Sinema Tarihinin Hiç Gülmeden Güldürmeyi Başaran Ustası: Buster Keaton

Sinema tarihinde hiç gülmeyen adam olarak bilinen, her şeyi bakışlarıyla ifade edebilen ve gerçeği sınırsız enerjisiyle göğüsleyen kişilik. Hem oyuncu, hem senaryocu hem de yönetmen.
Sinema Tarihinin Hiç Gülmeden Güldürmeyi Başaran Ustası: Buster Keaton

en son 1917'de, gülümsemiş olan adam. herkes charlie chaplin'i bilir, ondan bahseder. chaplin'in sinemaya girişinden tam 1 sene sonra da buster keaton sinemaya girer. ve çok iddaalı bir şekilde diyorum; buster, kesinlikle chaplin'den daha iyidir. chaplin çok sempatik bir adam. filmlerindeki temaları, hal ve tavırları, yan karakterler falan aşırı tatlı ve sempatik oluyor. en çok da buradan kazanıyor zaten. misal chaplin'in filmdeki oğlunu tekme atarak uzaklaştırmaya çalıştığı sahne.


gel gelelim keaton'a. bu adam hiç gülmüyor. dediğim gibi, en son 1917'de, oda ufak bir gülümsemeymiş. 


 adam gülmüyor. ama chaplin'in yaptıklarının aynısını yapıyor, hatta daha fazlasını yapıyor. chaplin alt kesime yönelik film yapardı, belirli bir türü vardır. buster keaton tamamen tür kırması filmler yapardı. her şey olurdu onun filminde.

peki chaplin ile aynı şeyi yapmasına rağmen neden chaplin daha çok biliniyor? çünkü adam çirkin. chaplin yakışıklı ve asil bir tip. bıyıksız tabii. buster öyle biri değil. gülmüyor. hiç gülmüyor ama filmleri ile izleyeni kahkahalara boğabiliyor. sinematografik olarak da chaplin'den daha yetenekli biri. kadraj seçimleri ve hareketli kamera kullanması ile dönemine göre çok iyi olduğunu kanıtlamış biri. our hospitality filmindeydi sanırım, tren kovalama sahnesi vardı. lan sene 1923! tren kovalama sahnesi yapıyor adam. bir de trenleri, aynı rayda değil yandan çekiyor. bir o kadar daha ray döşetmiş olması gerek ki onları çekebilsin.

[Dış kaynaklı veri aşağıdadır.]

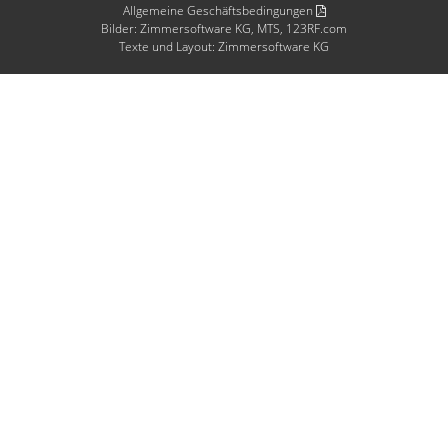
Allgemeine Geschäftsbedingungen
Bilder: Zimmersoftware KG, MTS, 123RF.com
Texte und Layout: Zimmersoftware KG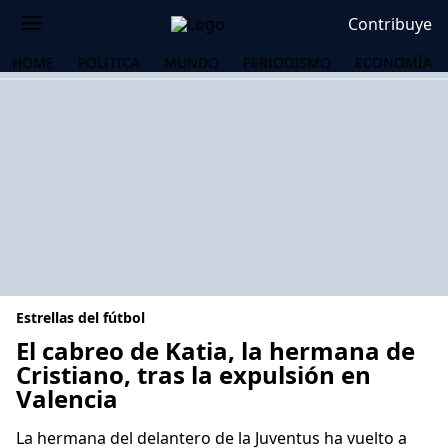
Contribuye
HOME
POLÍTICA
MUNDO
PERIODISMO
ECONOMÍA
Estrellas del fútbol
El cabreo de Katia, la hermana de
Cristiano, tras la expulsión en
Valencia
OS
La hermana del delantero de la Juventus ha vuelto a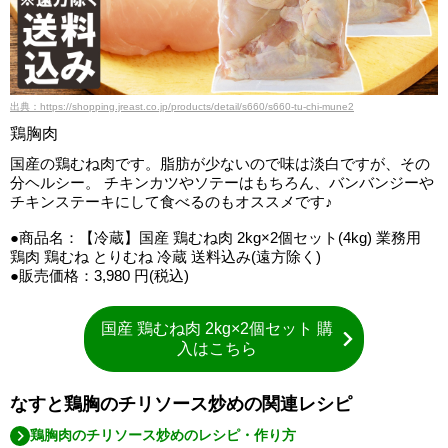
出典：https://shopping.jreast.co.jp/products/detail/s660/s660-tu-chi-mune2
鶏胸肉
国産の鶏むね肉です。脂肪が少ないので味は淡白ですが、その
分ヘルシー。 チキンカツやソテーはもちろん、バンバンジーや
チキンステーキにして食べるのもオススメです♪
●商品名：【冷蔵】国産 鶏むね肉 2kg×2個セット(4kg) 業務用
鶏肉 鶏むね とりむね 冷蔵 送料込み(遠方除く)
●販売価格：3,980 円(税込)
国産 鶏むね肉 2kg×2個セット 購
入はこちら
なすと鶏胸のチリソース炒めの関連レシピ
鶏胸肉のチリソース炒めのレシピ・作り方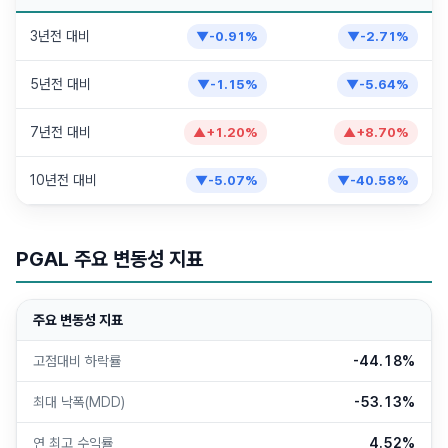
3년전 대비
▼
-0.91
%
▼
-2.71
%
5년전 대비
▼
-1.15
%
▼
-5.64
%
7년전 대비
▲
+
1.20
%
▲
+
8.70
%
10년전 대비
▼
-5.07
%
▼
-40.58
%
PGAL
주요 변동성 지표
주요 변동성 지표
고점대비 하락률
-44.18%
최대 낙폭(MDD)
-53.13%
연 최고 수익률
4.52%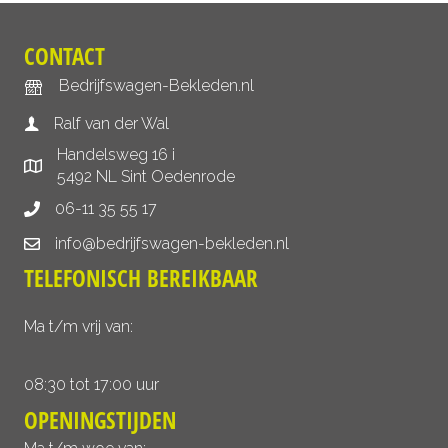
CONTACT
Bedrijfswagen-Bekleden.nl
Ralf van der Wal
Handelsweg 16 i
5492 NL Sint Oedenrode
06-11 35 55 17
info@bedrijfswagen-bekleden.nl
TELEFONISCH BEREIKBAAR
Ma t/m vrij van:
08:30 tot 17:00 uur
OPENINGSTIJDEN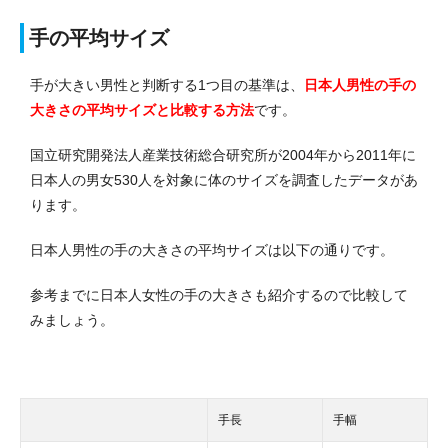
手の平均サイズ
手が大きい男性と判断する1つ目の基準は、
日本人男性の手の
大きさの平均サイズと比較する方法
です。
国立研究開発法人産業技術総合研究所が2004年から2011年に
日本人の男女530人を対象に体のサイズを調査したデータがあ
ります。
日本人男性の手の大きさの平均サイズは以下の通りです。
参考までに日本人女性の手の大きさも紹介するので比較して
みましょう。
手長
手幅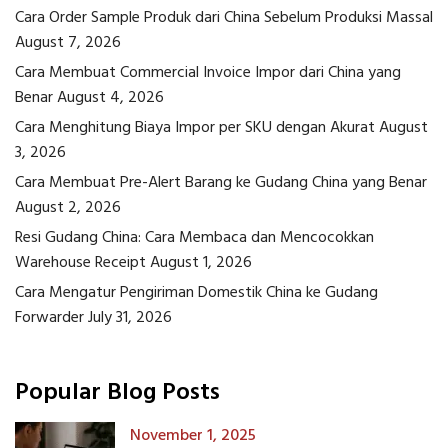
Cara Order Sample Produk dari China Sebelum Produksi Massal
August 7, 2026
Cara Membuat Commercial Invoice Impor dari China yang
Benar
August 4, 2026
Cara Menghitung Biaya Impor per SKU dengan Akurat
August
3, 2026
Cara Membuat Pre-Alert Barang ke Gudang China yang Benar
August 2, 2026
Resi Gudang China: Cara Membaca dan Mencocokkan
Warehouse Receipt
August 1, 2026
Cara Mengatur Pengiriman Domestik China ke Gudang
Forwarder
July 31, 2026
Popular Blog Posts
November 1, 2025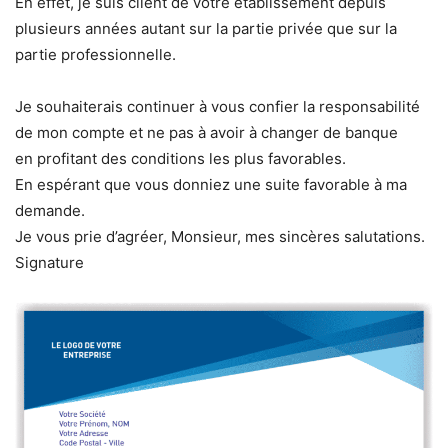
En effet, je suis client de votre établissement depuis
plusieurs années autant sur la partie privée que sur la
partie professionnelle.
Je souhaiterais continuer à vous confier la responsabilité
de mon compte et ne pas à avoir à changer de banque
en profitant des conditions les plus favorables.
En espérant que vous donniez une suite favorable à ma
demande.
Je vous prie d’agréer, Monsieur, mes sincères salutations.
Signature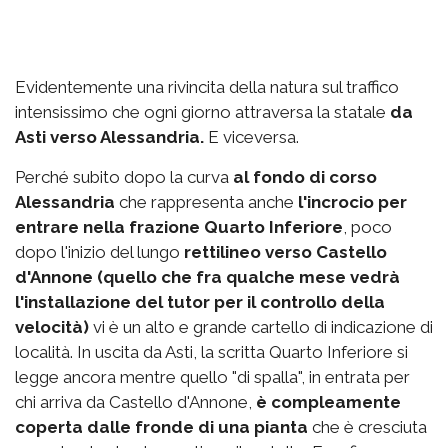
Evidentemente una rivincita della natura sul traffico
intensissimo che ogni giorno attraversa la statale
da
Asti verso Alessandria.
E viceversa.
Perché subito dopo la curva
al fondo di corso
Alessandria
che rappresenta anche
l'incrocio per
entrare nella frazione Quarto Inferiore
, poco
dopo l'inizio del lungo
rettilineo verso Castello
d'Annone (quello che fra qualche mese vedrà
l'installazione del tutor per il controllo della
velocità)
vi è un alto e grande cartello di indicazione di
località. In uscita da Asti, la scritta Quarto Inferiore si
legge ancora mentre quello "di spalla", in entrata per
chi arriva da Castello d'Annone,
è compleamente
coperta dalle fronde di una pianta
che è cresciuta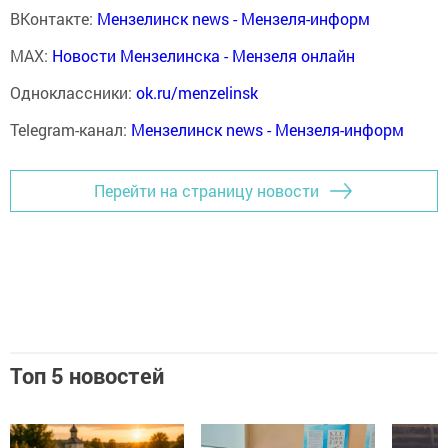
ВКонтакте:
Мензелинск news - Мензеля-информ
MAX:
Новости Мензелинска - Мензеля онлайн
Одноклассники:
ok.ru/menzelinsk
Telegram-канал:
Мензелинск news - Мензеля-информ
Перейти на страницу новости
Топ 5 новостей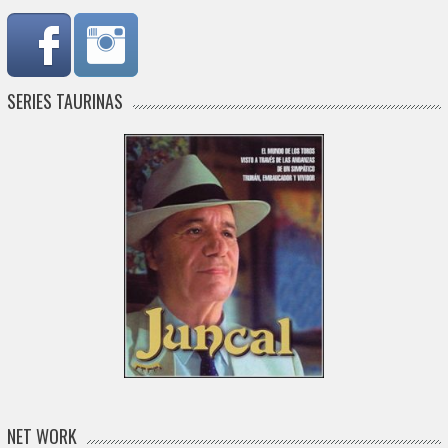
SERIES TAURINAS
NET WORK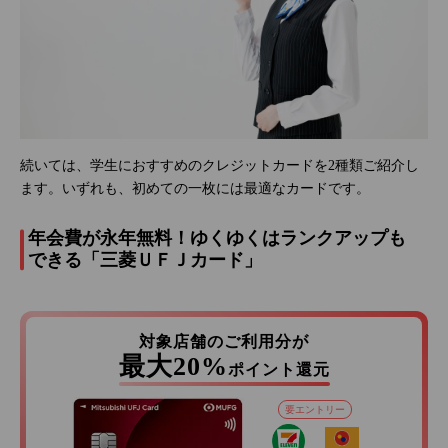
続いては、学生におすすめのクレジットカードを2種類ご紹介し
ます。いずれも、初めての一枚には最適なカードです。
年会費が永年無料！ゆくゆくはランクアップも
できる「三菱ＵＦＪカード」
対象店舗のご利用分が
最大20%
ポイント還元
要エントリー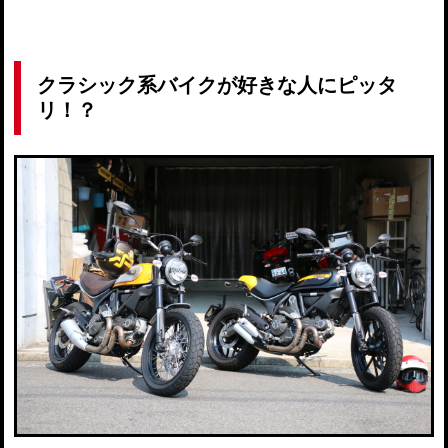
クラシック系バイクが好きな人にピッタ
リ！？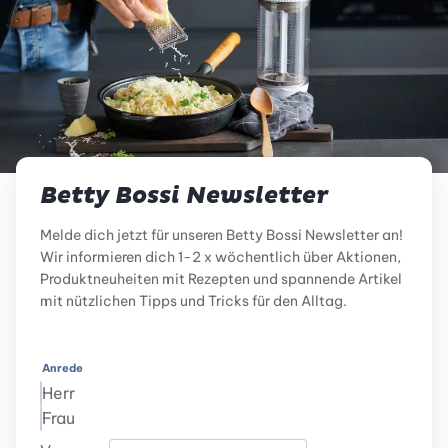
Betty Bossi Newsletter
Melde dich jetzt für unseren Betty Bossi Newsletter an!
Wir informieren dich 1-2 x wöchentlich über Aktionen,
Produktneuheiten mit Rezepten und spannende Artikel
mit nützlichen Tipps und Tricks für den Alltag.
Anrede
Herr
Frau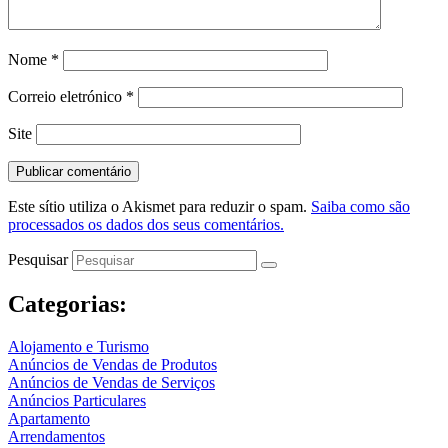
Nome
*
Correio eletrónico
*
Site
Este sítio utiliza o Akismet para reduzir o spam.
Saiba como são
processados os dados dos seus comentários.
Pesquisar
Categorias:
Alojamento e Turismo
Anúncios de Vendas de Produtos
Anúncios de Vendas de Serviços
Anúncios Particulares
Apartamento
Arrendamentos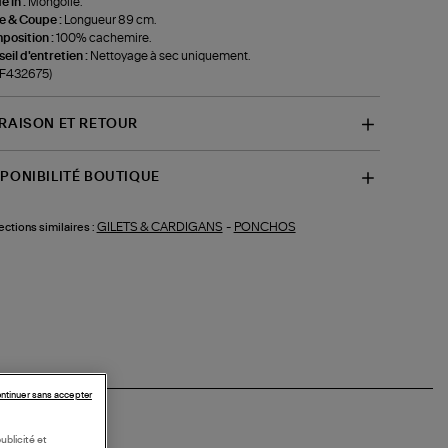
 in :
Mongolie.
le & Coupe :
Longueur 89 cm.
position :
100% cachemire.
eil d'entretien :
Nettoyage à sec uniquement.
-F432675)
VRAISON ET RETOUR
SPONIBILITÉ BOUTIQUE
GILETS & CARDIGANS
-
PONCHOS
ections similaires :
ntinuer sans accepter
ublicité et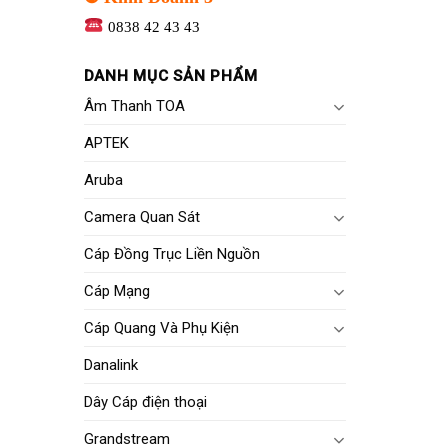
0838 42 43 43
DANH MỤC SẢN PHẨM
Âm Thanh TOA
APTEK
Aruba
Camera Quan Sát
Cáp Đồng Trục Liền Nguồn
Cáp Mạng
Cáp Quang Và Phụ Kiện
Danalink
Dây Cáp điện thoại
Grandstream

bence, bu tabii ki bence, buster ya bir matematik dehasıydı ya da yanında inanılmaz bir ekip vardı. çünkü onu, bence chaplin'den ayıran en büyük özellik, tasarladığı sahnelerdi. yahu bunları şuanda yapan film yok o zaman nasıl yaptınız biri açıklasın!


chaplin
çok sempatik bir adam. ve kesinlikle izlenmesi gereken bir herif. hatta imkanınız olsa da çocuklarınıza ilk chaplin filmlerini izletseniz. lakin şu bir gerçek ki, buster keaton'ın hakkı yeniyor. bir gün çocuğum olur ise, ilk buster keaton'ın filmlerini izlettireceğim. he şu da var; buster'ın, chaplin'in gerisinde kalmasının bir sebebi de maalesef fakir ölmesidir. neden? çünkü sesli sinemayı red etti. chaplin zamanında, sinema asla sesli olmayacak, demiştir. sonra tabii bir sürü sesli film yapmıştır ama filmlerinde çok konuşmaz o ayrı. buster keaton, sözünün eri biriymiş ki hiç bir şekilde bulaşmadı sesli sinemaya. belki de beceremedi o ayrı. sesli sinemaya bulaşmadığından dolayı da maalesef fakirliğe gitti. sesli sinema döneminde 1-2 filmde yer alır, oda para kazansın diye, onlarda da fazla konuşmaz zaten. ve ne yazık ki fakir ölür. en üzücü kısım bu.

özetle, buster keaton, bence hakkı yenen biri, hatta çoğu insan tanımaz bile. ama bence çok fazla tanıdığımız charlie chaplin'den kat ve kat daha iyidir.